> [Exercise objective]: Using "næste" as the search string, find the matching lines below and copy them.

Page-level text extractions:
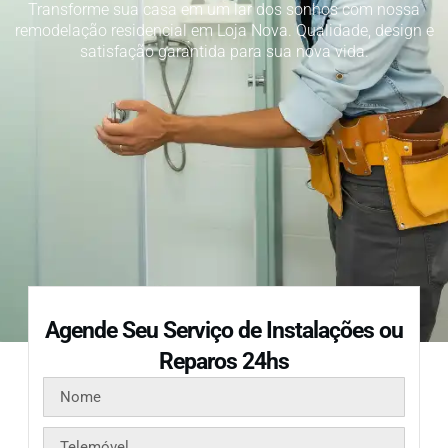
Transforme sua casa em um lar dos sonhos com nossa
remodelação residencial em Loja Nova. Qualidade, design e
satisfação garantida para sua nova vida.
Agende Seu Serviço de Instalações ou
Reparos 24hs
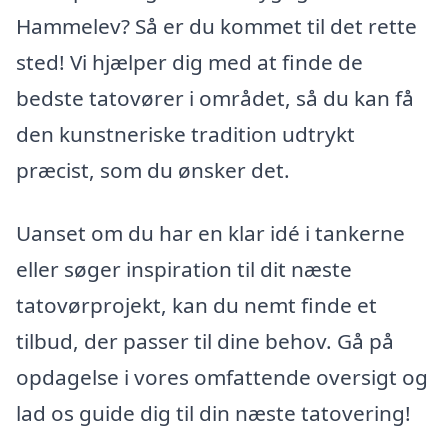
Hammelev? Så er du kommet til det rette
sted! Vi hjælper dig med at finde de
bedste tatovører i området, så du kan få
den kunstneriske tradition udtrykt
præcist, som du ønsker det.
Uanset om du har en klar idé i tankerne
eller søger inspiration til dit næste
tatovørprojekt, kan du nemt finde et
tilbud, der passer til dine behov. Gå på
opdagelse i vores omfattende oversigt og
lad os guide dig til din næste tatovering!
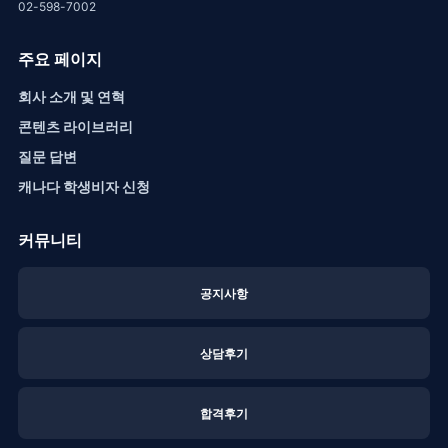
02-598-7002
주요 페이지
회사 소개 및 연혁
콘텐츠 라이브러리
질문 답변
캐나다 학생비자 신청
커뮤니티
공지사항
상담후기
합격후기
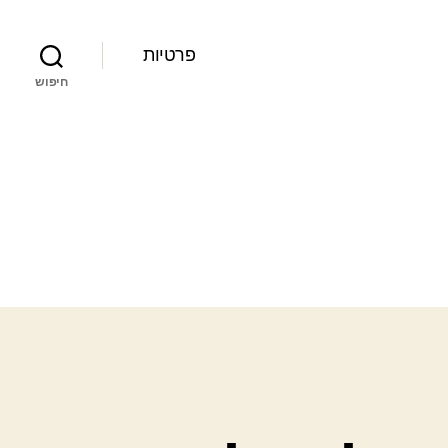
פרטיות
חיפוש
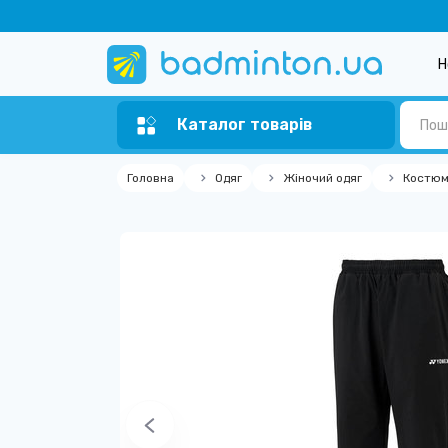
Н
Каталог товарів
Головна
Одяг
Жіночий одяг
Костюм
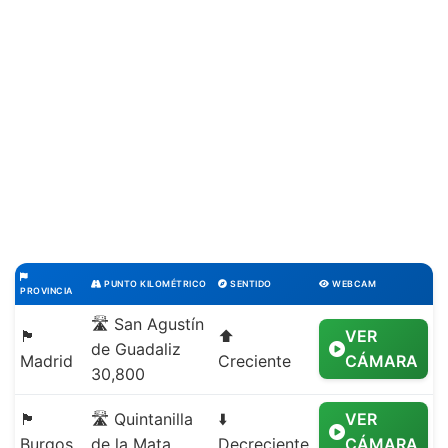
PUNTO KILOMÉTRICO
SENTIDO
WEBCAM
PROVINCIA
🛣️ San Agustín
🏴
⬆️
VER
de Guadaliz
Madrid
Creciente
CÁMARA
30,800
🏴
🛣️ Quintanilla
⬇️
VER
Burgos
de la Mata
Decreciente
CÁMARA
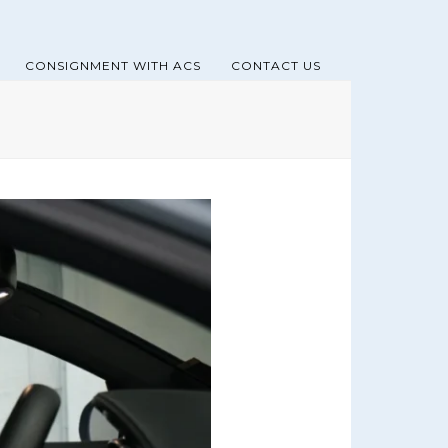
CONSIGNMENT WITH ACS
CONTACT US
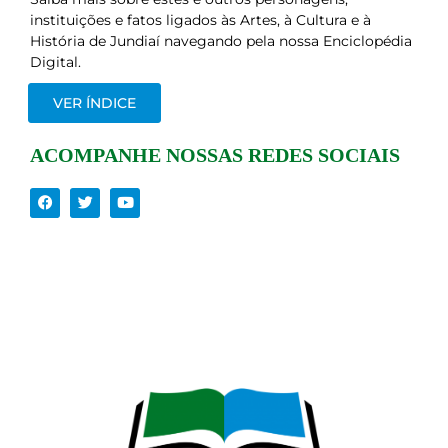
instituições e fatos ligados às Artes, à Cultura e à
História de Jundiaí navegando pela nossa Enciclopédia
Digital.
VER ÍNDICE
ACOMPANHE NOSSAS REDES SOCIAIS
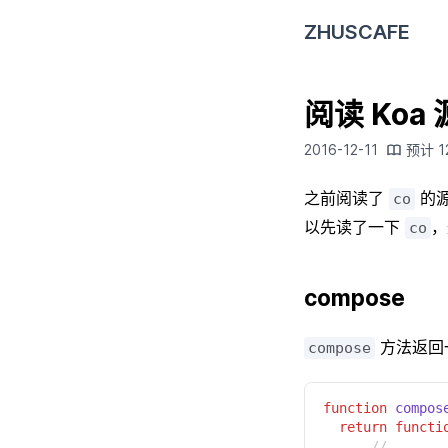
ZHUSCAFE
阅读 Koa
2016-12-11
预计
1
之前阅读了
的
co
以先读了一下
，
co
compose
方法返回
compose
function 
compos
  return functi
      // ...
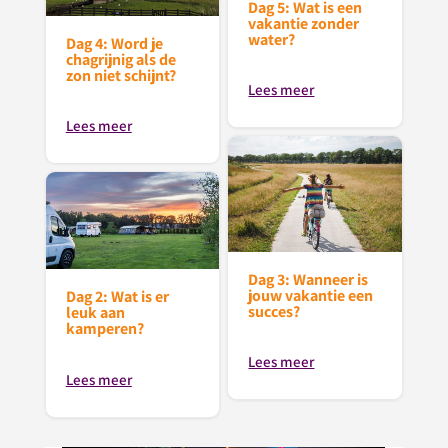
Dag 5: Wat is een
vakantie zonder
water?
Dag 4: Word je
chagrijnig als de
zon niet schijnt?
Lees meer
Lees meer
Dag 3: Wanneer is
jouw vakantie een
Dag 2: Wat is er
succes?
leuk aan
kamperen?
Lees meer
Lees meer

> [Solution for this problem]:
eller søger inspiration til dit næste
lad os guide dig til din næste tatovering!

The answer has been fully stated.